GIVEN PASSAGE:
Enterprise 70B+ Production Inference

Deploy on H200 or B200. The H200's 141 GB HBM3e handles 70B models on a single GPU, eliminating the complexity of multi-GPU tensor parallelism. The B200 offers even more headroom and throughput if budget allows.

Research and Experimentation

The A100 80 GB offers the best value for research: broad software compatibility, sufficient VRAM for most experiments, and the lowest data center GPU pricing. For local development, the RTX 4090 provides excellent single-GPU performance.

Fine-Tuning and Training

For fine-tuning 7B–13B models, a single H100 or A100 is typically sufficient with LoRA or QLoRA techniques. Full fine-tuning of 70B+ models requires multi-GPU setups. The H100 with NVLink provides the best multi-GPU scaling and training library support.

High-Volume, Low-Latency Serving

The L4 at 72 W TDP enables the densest rack deployments for serving smaller models at massive scale. For applications like real-time chatbots, classification, or recommendation serving, the L4's efficiency and low cost make it the optimal choice.

Deploy LLM Infrastructure on Spheron

Whether you need H100s for high-throughput serving, H200s for large model inference, or A100s for cost-efficient experimentation, Spheron provides bare-metal GPU access with transparent pricing, instant provisioning, and no long-term contracts.

Scale from a single GPU for prototyping to multi-GPU clusters for production. Deploy the right hardware for your LLM workload with flexible hourly billing.

Explore GPU options on Spheron →

Frequently Asked Questions

How much VRAM do I need to run a 70B parameter model?

DIRECTIONS FOR THIS TASK: Extend the guide on GPUs for LLM workloads, starting right after its final line. The records that come next are separate material and have no connection to the guide on GPUs for LLM workloads.

DATA PROVIDED:
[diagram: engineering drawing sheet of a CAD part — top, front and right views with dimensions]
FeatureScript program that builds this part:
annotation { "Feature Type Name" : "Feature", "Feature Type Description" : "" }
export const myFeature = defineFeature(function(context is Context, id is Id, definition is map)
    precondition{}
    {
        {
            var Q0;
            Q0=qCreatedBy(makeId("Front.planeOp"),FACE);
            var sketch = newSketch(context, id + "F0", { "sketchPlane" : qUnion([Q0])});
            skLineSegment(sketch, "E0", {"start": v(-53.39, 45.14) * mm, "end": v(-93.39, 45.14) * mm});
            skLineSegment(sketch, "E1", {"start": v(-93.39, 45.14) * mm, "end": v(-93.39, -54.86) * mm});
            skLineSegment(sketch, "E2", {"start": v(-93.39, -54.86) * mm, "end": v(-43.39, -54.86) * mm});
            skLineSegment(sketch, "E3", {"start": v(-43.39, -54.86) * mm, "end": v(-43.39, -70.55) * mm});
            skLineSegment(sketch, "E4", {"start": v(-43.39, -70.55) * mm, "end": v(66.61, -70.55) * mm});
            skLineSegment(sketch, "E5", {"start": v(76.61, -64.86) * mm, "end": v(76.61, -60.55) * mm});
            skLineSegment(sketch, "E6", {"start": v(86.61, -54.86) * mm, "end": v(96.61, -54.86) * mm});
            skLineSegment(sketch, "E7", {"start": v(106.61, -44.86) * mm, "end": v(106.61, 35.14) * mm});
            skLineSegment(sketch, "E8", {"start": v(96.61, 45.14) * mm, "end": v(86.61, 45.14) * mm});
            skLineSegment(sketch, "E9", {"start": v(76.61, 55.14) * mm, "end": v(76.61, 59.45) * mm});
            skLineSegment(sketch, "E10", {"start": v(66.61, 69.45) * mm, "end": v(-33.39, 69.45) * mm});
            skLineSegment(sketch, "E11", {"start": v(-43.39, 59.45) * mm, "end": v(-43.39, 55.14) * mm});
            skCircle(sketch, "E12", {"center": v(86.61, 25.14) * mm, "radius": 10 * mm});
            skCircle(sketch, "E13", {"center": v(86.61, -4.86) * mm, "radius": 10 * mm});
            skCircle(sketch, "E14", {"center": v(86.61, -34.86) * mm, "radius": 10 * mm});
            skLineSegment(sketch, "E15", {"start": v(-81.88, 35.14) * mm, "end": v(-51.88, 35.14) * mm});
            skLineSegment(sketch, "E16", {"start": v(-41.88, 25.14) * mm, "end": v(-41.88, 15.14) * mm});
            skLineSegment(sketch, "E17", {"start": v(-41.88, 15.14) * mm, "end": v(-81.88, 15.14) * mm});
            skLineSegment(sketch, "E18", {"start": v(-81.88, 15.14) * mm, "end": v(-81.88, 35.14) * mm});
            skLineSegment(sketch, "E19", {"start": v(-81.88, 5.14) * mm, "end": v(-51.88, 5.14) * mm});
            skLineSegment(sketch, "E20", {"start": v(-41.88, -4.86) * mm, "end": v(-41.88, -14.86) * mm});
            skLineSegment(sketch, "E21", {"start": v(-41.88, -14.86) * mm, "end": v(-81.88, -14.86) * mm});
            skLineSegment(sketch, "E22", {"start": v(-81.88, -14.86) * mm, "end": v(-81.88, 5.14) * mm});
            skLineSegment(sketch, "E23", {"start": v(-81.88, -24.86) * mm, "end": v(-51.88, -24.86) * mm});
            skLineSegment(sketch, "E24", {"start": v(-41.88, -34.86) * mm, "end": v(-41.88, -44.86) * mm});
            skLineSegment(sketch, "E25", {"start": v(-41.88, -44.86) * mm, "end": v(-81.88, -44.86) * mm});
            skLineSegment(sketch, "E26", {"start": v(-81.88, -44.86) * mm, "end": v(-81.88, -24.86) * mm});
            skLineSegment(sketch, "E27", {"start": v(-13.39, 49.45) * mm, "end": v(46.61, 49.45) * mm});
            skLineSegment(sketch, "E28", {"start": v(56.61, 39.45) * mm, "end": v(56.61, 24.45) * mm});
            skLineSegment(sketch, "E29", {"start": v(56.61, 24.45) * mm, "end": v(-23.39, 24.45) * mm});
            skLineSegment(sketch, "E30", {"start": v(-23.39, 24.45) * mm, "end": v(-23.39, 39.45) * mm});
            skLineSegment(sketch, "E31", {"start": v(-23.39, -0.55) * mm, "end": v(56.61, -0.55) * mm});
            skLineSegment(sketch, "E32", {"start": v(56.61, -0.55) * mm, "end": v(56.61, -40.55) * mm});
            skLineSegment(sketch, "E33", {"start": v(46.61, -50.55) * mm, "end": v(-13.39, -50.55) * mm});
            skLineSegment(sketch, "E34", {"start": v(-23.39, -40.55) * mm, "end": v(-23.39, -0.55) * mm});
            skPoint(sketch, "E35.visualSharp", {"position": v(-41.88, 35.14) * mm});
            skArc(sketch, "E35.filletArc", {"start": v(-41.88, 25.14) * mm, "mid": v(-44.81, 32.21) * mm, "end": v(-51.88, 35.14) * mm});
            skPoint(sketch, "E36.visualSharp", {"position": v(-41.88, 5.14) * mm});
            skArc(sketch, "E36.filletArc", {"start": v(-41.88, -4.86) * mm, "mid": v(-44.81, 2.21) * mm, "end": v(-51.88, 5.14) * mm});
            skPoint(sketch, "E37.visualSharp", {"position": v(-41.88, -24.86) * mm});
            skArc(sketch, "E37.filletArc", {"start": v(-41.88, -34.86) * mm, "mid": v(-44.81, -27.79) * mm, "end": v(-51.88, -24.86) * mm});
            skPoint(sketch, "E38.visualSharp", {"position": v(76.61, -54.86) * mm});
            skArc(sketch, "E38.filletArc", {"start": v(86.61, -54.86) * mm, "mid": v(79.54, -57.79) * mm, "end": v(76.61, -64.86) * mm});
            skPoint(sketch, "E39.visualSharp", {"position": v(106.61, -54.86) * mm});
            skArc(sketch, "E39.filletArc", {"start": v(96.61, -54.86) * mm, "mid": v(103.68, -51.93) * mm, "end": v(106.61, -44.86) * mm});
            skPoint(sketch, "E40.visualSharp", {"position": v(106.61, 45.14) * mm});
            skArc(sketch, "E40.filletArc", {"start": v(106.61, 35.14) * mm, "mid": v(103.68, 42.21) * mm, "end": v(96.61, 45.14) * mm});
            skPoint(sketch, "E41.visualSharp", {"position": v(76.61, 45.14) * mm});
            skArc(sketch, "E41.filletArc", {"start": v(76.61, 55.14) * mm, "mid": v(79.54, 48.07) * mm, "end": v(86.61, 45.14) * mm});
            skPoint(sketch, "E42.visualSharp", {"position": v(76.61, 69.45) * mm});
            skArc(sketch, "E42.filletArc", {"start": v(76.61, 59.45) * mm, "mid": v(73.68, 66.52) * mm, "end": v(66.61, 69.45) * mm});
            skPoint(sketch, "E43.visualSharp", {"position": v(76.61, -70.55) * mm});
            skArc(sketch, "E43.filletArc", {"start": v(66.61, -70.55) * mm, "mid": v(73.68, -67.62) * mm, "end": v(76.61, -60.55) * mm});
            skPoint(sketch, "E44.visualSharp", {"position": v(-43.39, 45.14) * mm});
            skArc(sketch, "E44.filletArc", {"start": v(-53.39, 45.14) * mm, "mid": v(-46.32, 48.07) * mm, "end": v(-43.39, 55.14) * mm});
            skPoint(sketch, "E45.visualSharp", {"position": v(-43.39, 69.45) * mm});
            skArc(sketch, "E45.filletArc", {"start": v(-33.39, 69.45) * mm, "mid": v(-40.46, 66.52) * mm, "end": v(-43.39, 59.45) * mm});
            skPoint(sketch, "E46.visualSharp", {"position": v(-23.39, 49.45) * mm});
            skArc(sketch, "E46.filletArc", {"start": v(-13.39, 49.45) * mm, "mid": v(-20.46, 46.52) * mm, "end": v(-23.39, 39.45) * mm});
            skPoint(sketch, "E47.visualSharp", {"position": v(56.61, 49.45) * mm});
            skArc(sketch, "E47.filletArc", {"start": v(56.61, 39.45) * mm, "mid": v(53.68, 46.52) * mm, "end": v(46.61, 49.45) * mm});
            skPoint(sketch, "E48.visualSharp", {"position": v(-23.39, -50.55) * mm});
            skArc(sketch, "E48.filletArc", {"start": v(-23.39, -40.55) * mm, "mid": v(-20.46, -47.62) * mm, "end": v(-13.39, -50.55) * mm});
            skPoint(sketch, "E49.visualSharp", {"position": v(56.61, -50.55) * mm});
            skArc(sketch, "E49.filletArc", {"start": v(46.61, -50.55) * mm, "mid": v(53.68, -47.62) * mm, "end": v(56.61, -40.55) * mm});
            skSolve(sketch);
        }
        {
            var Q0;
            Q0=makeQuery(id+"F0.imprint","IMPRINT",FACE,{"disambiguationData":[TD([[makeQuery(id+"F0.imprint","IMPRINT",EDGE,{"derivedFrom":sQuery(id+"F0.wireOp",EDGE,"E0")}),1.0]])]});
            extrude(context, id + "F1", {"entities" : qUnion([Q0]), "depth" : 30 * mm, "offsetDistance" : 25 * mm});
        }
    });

OUTPUT OF THE EXERCISE:
At FP16 precision, a 70B model requires approximately 140 GB of VRAM for weights alone, plus 20–30% overhead for KV-cache and framework buffers. At INT8 quantization, this drops to ~70 GB (fits on a single H100 80 GB). At INT4 quantization, ~40 GB is sufficient (fits on an L40S 48 GB or A100 80 GB with room for KV-cache). For production serving with high concurrency, budget additional memory for KV-cache growth.

Is the RTX 4090 good enough for LLM inference?

For development and small-scale serving, yes. The RTX 4090 achieves nearly 7,000 tokens/second on Llama 3 8B and handles 7B–13B models at INT4/INT8. However, its 24 GB VRAM limits it to smaller models, and NVIDIA's EULA technically prohibits data center use of GeForce GPUs. For production deployments, the L40S offers similar VRAM (48 GB) at competitive cloud pricing with full data center compliance.

Should I choose H100 or H200 for LLM serving?

If you're serving models up to 34B parameters, the H100's 80 GB HBM3 is sufficient and offers better price-per-hour ($2–$4 versus $3.50–$8). For 70B+ models, the H200's 141 GB HBM3e allows single-GPU serving that would require two H100s, often making the H200 cheaper overall despite the higher hourly rate. The H200 also delivers ~45% more inference throughput on large models thanks to its 4.8 TB/s bandwidth.

What's the cheapest way to serve a 7B model in production?

The NVIDIA L4 at $0.30–$0.80/hr offers the lowest cost for serving 7B models. Its 24 GB VRAM comfortably fits 7B models at FP16, and the 72 W TDP allows dense deployments. For slightly higher throughput, the L40S at $0.80–$2/hr provides 48 GB VRAM and significantly more compute. Both are excellent choices for high-volume inference.

Does quantization significantly reduce LLM quality?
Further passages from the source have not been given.